#### TASK GOAL
Repeat every record exactly as given.

*** Begin section ***

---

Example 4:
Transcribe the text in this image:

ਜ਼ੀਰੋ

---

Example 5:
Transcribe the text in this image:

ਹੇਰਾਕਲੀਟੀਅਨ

*** End section ***

#### SOLUTION TO THIS TASK
---

Example 4:
Transcribe the text in this image:

ਜ਼ੀਰੋ

---

Example 5:
Transcribe the text in this image:

ਹੇਰਾਕਲੀਟੀਅਨ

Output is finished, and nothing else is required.